ABOUT THIS TASK
Identify each line below containing the string "gehen" and copy it.

INPUT FOR THIS TASK

--- START ---

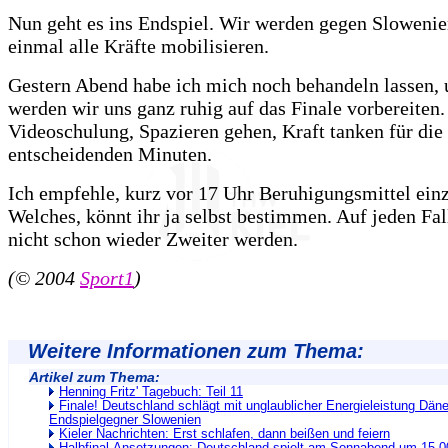
Nun geht es ins Endspiel. Wir werden gegen Sloweni
einmal alle Kräfte mobilisieren.
Gestern Abend habe ich mich noch behandeln lassen, 
werden wir uns ganz ruhig auf das Finale vorbereiten.
Videoschulung, Spazieren gehen, Kraft tanken für die
entscheidenden Minuten.
Ich empfehle, kurz vor 17 Uhr Beruhigungsmittel ei
Welches, könnt ihr ja selbst bestimmen. Auf jeden Fal
nicht schon wieder Zweiter werden.
(© 2004
Sport1
)
Weitere Informationen zum Thema:
Artikel zum Thema:
Henning Fritz' Tagebuch: Teil 11
Finale! Deutschland schlägt mit unglaublicher Energieleistung Dän
Endspielgegner Slowenien
Kieler Nachrichten: Erst schlafen, dann beißen und feiern
Halbfinal-Ansetzungen: Deutschland spielt am Sonnabend um 15.0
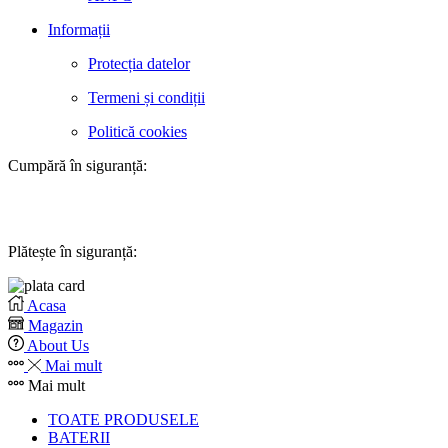
Informații
Protecția datelor
Termeni și condiții
Politică cookies
Cumpără în siguranță:
Plătește în siguranță:
Acasa
Magazin
About Us
Mai mult
Mai mult
TOATE PRODUSELE
BATERII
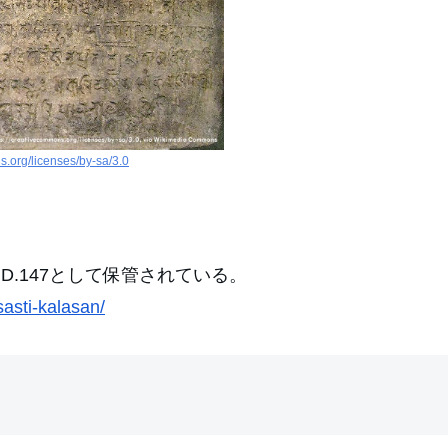
s.org/licenses/by-sa/3.0
D.147として保管されている。
asti-kalasan/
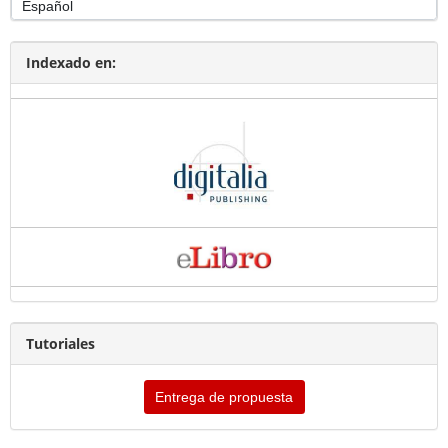
Indexado en:
Tutoriales
Entrega de propuesta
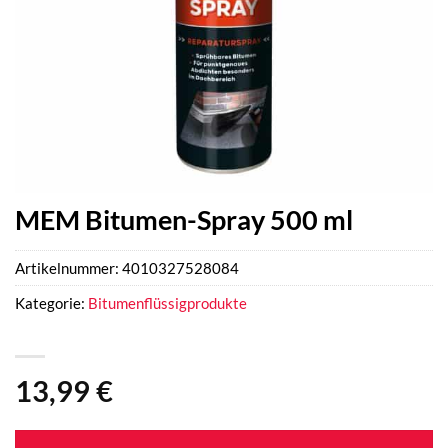
MEM Bitumen-Spray 500 ml
Artikelnummer:
4010327528084
Kategorie:
Bitumenflüssigprodukte
13,99
€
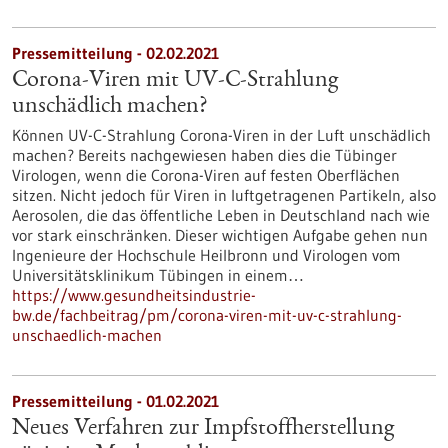
Pressemitteilung - 02.02.2021
Corona-Viren mit UV-C-Strahlung
unschädlich machen?
Können UV-C-Strahlung Corona-Viren in der Luft unschädlich
machen? Bereits nachgewiesen haben dies die Tübinger
Virologen, wenn die Corona-Viren auf festen Oberflächen
sitzen. Nicht jedoch für Viren in luftgetragenen Partikeln, also
Aerosolen, die das öffentliche Leben in Deutschland nach wie
vor stark einschränken. Dieser wichtigen Aufgabe gehen nun
Ingenieure der Hochschule Heilbronn und Virologen vom
Universitätsklinikum Tübingen in einem…
https://www.gesundheitsindustrie-
bw.de/fachbeitrag/pm/corona-viren-mit-uv-c-strahlung-
unschaedlich-machen
Pressemitteilung - 01.02.2021
Neues Verfahren zur Impfstoffherstellung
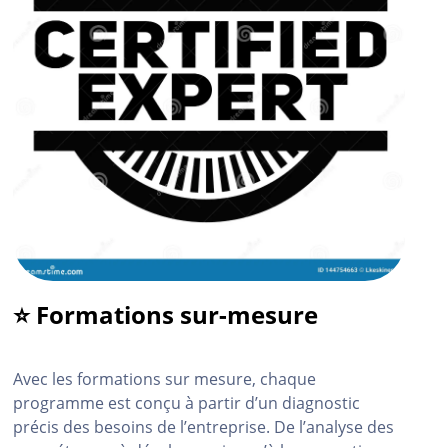
⭐ Formations sur-mesure
Avec les formations sur mesure, chaque
programme est conçu à partir d’un diagnostic
précis des besoins de l’entreprise. De l’analyse des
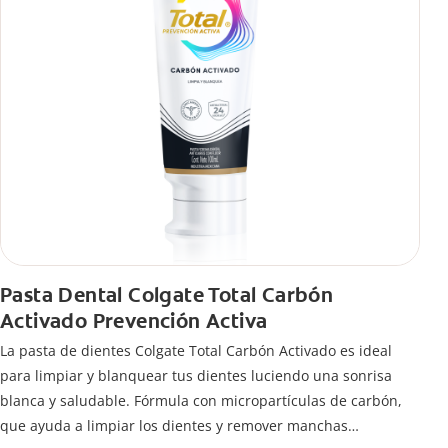
Pasta Dental Colgate Total Carbón
Activado Prevención Activa
La pasta de dientes Colgate Total Carbón Activado es ideal
para limpiar y blanquear tus dientes luciendo una sonrisa
blanca y saludable. Fórmula con micropartículas de carbón,
que ayuda a limpiar los dientes y remover manchas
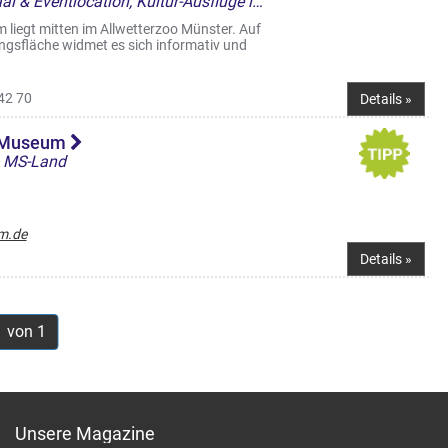
Museen, Kultur & Freizeit, Saal & Eventlocation, Kultur-Ausflüge ins MS-Land
liegt mitten im Allwetterzoo Münster. Auf
gsfläche widmet es sich informativ und
42 70
Details »
n-Museum
s MS-Land
m.de
Details »
1 von 1
Unsere Magazine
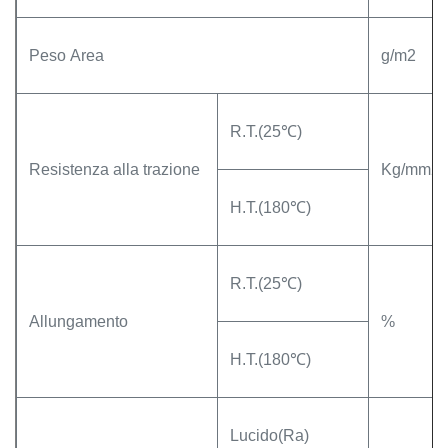
Peso Area
g/m2
R.T.(25℃)
Resistenza alla trazione
Kg/mm2
H.T.(180℃)
R.T.(25℃)
Allungamento
%
H.T.(180℃)
Lucido(Ra)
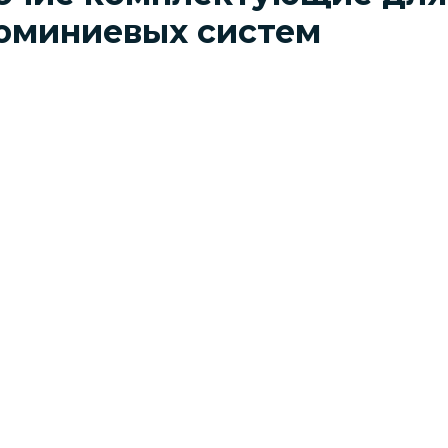
юминиевых систем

--- END ---

EXERCISE OUTPUT
Videoschulung, Spazieren gehen, Kraft tanken für die
vor stark einschränken. Dieser wichtigen Aufgabe gehen nun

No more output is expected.